We’re sure most would agree, with the right confirmation signal seen within either of these 4hr Harmonic reversal zones, there is a very good chance a reversal will take place. However, which one do we think will see action first? Remember, there can only be one if we keep to the correct alignments of this pattern. Well, with the daily timeframe suggesting weakness is forming in the market at the moment (see above); we’re favoring a move lower to attack the bullish Gartley’s reversal zone first. In addition to this, we’re also seeing consumed demand just below the closing price 1188.4. Check out the clear demand consumption tails seen marked with a red trend line at 1184.2/1181.5. These tails were likely sent south to fill unfilled buy orders to continue rallying higher, thus with little buy orders left here, price should theoretically be free to drop down to test the 4hr demand area at 1177.6-1178.6. At this point, you may be thinking, but price has still not reached the Harmonic Gartley reversal zone. And you would be right; this is a potential obstacle, but not a strong one.
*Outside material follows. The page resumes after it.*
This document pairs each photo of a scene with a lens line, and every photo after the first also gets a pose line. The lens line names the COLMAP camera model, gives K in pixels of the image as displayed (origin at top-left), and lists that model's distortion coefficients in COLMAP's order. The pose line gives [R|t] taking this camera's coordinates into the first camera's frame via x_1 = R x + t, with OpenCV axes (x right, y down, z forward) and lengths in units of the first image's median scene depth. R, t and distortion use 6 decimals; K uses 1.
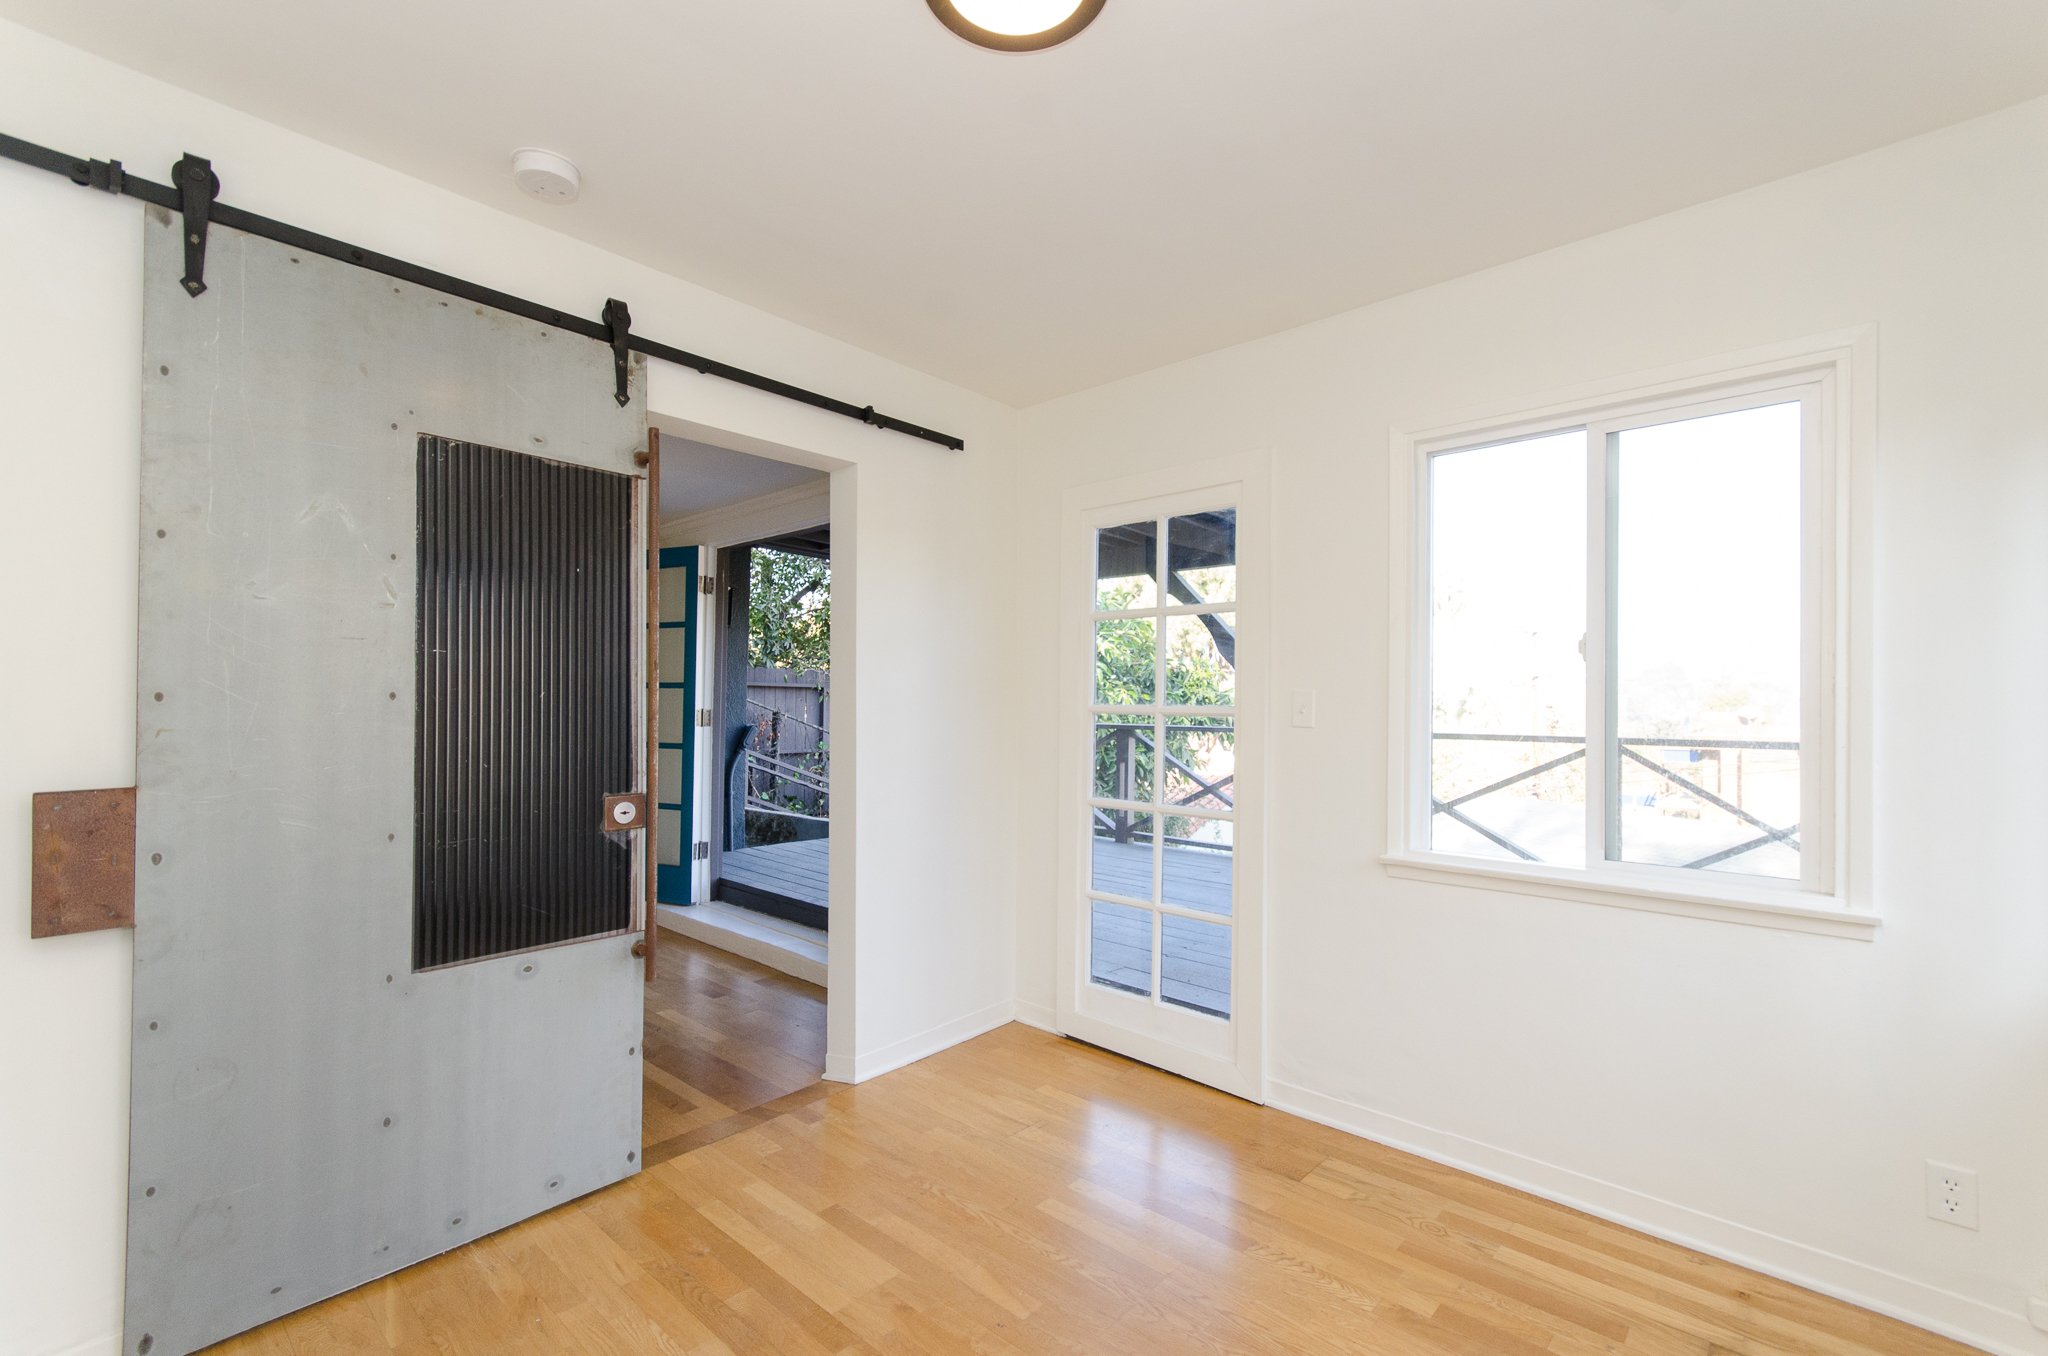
lens RADIAL K [[884.5, 0, 1031.3], [0, 884.5, 687.4], [0, 0, 1]] dist [0.001857, 0.000750]
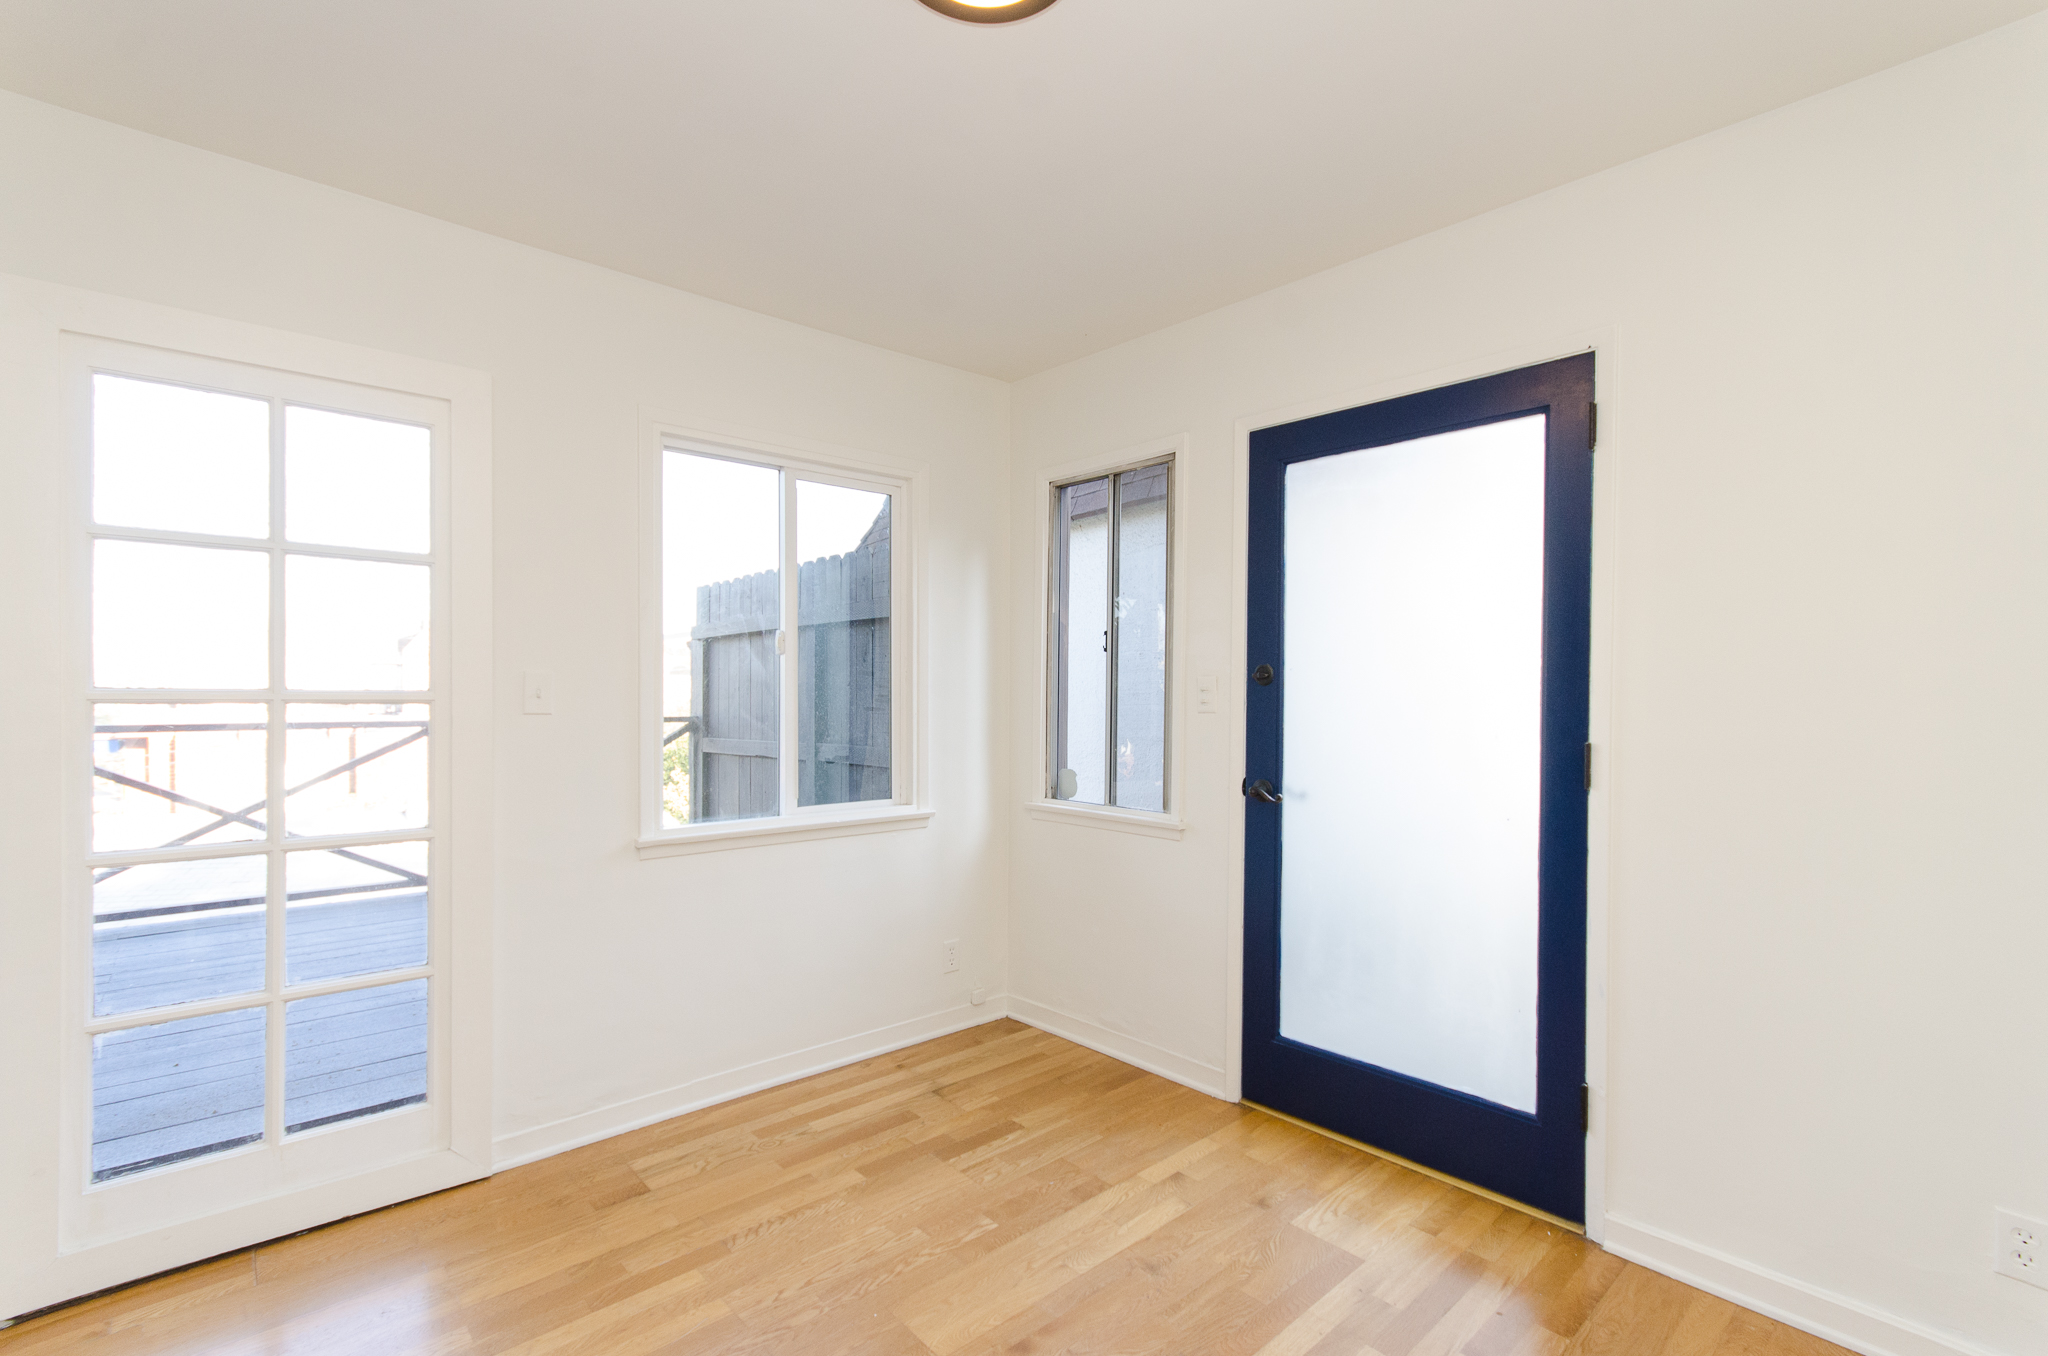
lens RADIAL K [[884.5, 0, 1034.7], [0, 884.5, 694.3], [0, 0, 1]] dist [0.001857, 0.000750]
pose [[0.117970, -0.009714, 0.992970, -0.543028], [-0.019871, 0.999729, 0.012141, 0.004685], [-0.992818, -0.021164, 0.117745, 0.451886]]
See how price has already attacked this 4hr demand area once already on the 1st of May at 1170.3, this has very likely weakened the buyers here and considering the overall size of this area, we will likely see a fakeout next time it’s visited. A fakeout into where???? Right into our Harmonic reversal zone!

Gold

Levels to watch/live orders:

  • Buys: 1172.7/1176.5 [Tentative – confirmation required] (Predicative stop-loss orders seen at: dependent on where one confirms this level).
  • Sells: Flat (Predicative stop-loss orders seen at: N/A).